Мы подошли к Jardin de Champ-Elysées.
– Эдди, мне пора, – прошептала она и, вытянувшись всем своим гибким телом дикой пантеры, посмотрела мне в глаза. Мы поцеловались, он был долгим и страстным, этот первый поцелуй моей любви, который нас пленил и унес на другую планету с названием Любовь. От соприкосновения ее груди об меня я почувствовал весь трепет ее тела, невидимая нить желания начинала вить свою паутину вокруг нас под градом стрел озорного Купидона.
– Отпусти, мне пора, – сдавленным голосом проговорила она, я разжал руки, – у нас все еще впереди, дорогой, – многообещающе шепнула она.
На столе, пританцовывая, звенел телефон, глаза даже с неимоверным усилием не открывались, попытка протянуть руку в направлении телефона не увенчалась успехом, он замолк. Жутко хотелось снова заснуть, в голове промелькнула мысль, может, это она. На сером экране смартфона появились номера телефонов, один был номер патрона, он оставил сообщение: "Эдди, это Грант, жду тебя завтра в одиннадцать в Café de Flore", другой от Володи и тоже сообщением: "Эдди, приходи в воскресенье на обед к нам. Володя".
С Вовкой я познакомился у моей хорошей знакомой Кати, которая жила недалеко от Porte de Versailles в небольшой квартире, которую она купила на деньги старого мужа немца, внезапно скончавшегося от инфаркта в Германии, где она жила когда-то с ним.
Иногда я захаживал к ней, часто без предупреждения, пили вместе водку, иногда спал с ней, оставаясь неделями в ее апартаментах, но никогда не задерживался. Мы друг друга прекрасно понимали, между нами ничего серьезного быть не могло, уж слишком мы разные, она человек веселый и бесшабашный, я – проблемный меланхолик со вспыльчивым характером. В этот раз, когда я пришел к ней, как обычно, без предупреждения, как старый знакомый, на кухне сидел неизвестный мне тип с залысиной на макушке и читал газету с графиком футбольных матчей на первой странице. При виде меня он встал, подал мне влажную руку и представился:
– Владимир, – делая акцент на последнем слоге, на французский манер.

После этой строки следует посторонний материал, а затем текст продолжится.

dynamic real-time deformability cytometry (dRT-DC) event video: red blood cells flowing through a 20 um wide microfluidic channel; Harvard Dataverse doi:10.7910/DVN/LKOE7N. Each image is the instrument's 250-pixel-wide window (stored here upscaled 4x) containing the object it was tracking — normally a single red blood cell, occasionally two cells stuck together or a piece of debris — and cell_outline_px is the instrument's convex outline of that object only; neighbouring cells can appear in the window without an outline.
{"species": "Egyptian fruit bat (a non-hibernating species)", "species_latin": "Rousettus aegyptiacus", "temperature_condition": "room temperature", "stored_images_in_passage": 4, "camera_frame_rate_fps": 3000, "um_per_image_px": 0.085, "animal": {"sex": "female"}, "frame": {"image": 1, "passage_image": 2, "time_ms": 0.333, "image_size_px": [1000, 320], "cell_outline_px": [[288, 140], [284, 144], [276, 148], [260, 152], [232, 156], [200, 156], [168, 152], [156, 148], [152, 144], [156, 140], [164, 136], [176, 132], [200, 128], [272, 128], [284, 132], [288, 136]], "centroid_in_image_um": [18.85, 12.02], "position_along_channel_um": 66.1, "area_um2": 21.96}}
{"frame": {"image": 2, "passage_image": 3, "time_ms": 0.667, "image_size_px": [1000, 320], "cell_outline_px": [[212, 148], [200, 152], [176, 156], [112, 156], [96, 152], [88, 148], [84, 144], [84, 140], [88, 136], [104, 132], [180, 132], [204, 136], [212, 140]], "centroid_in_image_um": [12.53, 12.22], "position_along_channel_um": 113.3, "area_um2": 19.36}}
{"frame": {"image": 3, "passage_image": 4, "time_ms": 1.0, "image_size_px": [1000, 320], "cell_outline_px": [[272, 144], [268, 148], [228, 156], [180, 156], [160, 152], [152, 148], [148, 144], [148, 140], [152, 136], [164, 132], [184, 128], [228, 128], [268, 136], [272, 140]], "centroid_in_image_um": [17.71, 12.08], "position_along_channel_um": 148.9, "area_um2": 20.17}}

– Эдуард! Можете называть как все – Эдди.
– Ну что, познакомились, мальчики? – обрадовалась Катя с непочатой бутылкой водки в руках.
С той лихостью, с которой мой новоиспеченный знакомый разливал содержимое бутылки по маленьким стаканчикам и опрокидывал себе в рот, не оставалось никаких сомнений, что занимается он этим делом довольно-таки часто и любит его.
– Эдди, – встрепенулась Катя после второй порции горячительной жидкости, – ты где припарковал свою машину?
– В этот раз повезло, прямо передо мной освободилось место, и я успел заскочить.
– А то в прошлый раз он так хорошо припарковал свою тачку, что нашли мы ее на штрафстоянке, – подмигивая Владимиру, одновременно хрустя соленым огурцом, вытащенным из банки двумя пальцами, на которой по-французски размашисто было написано Cornichons Malossol.
– Это что, вот со мной был случай, – воодушевился Володя и стал рассказывать одну из тех застольных историй, которых мы все знаем немало и припасаем для особых случаев в компании друзей.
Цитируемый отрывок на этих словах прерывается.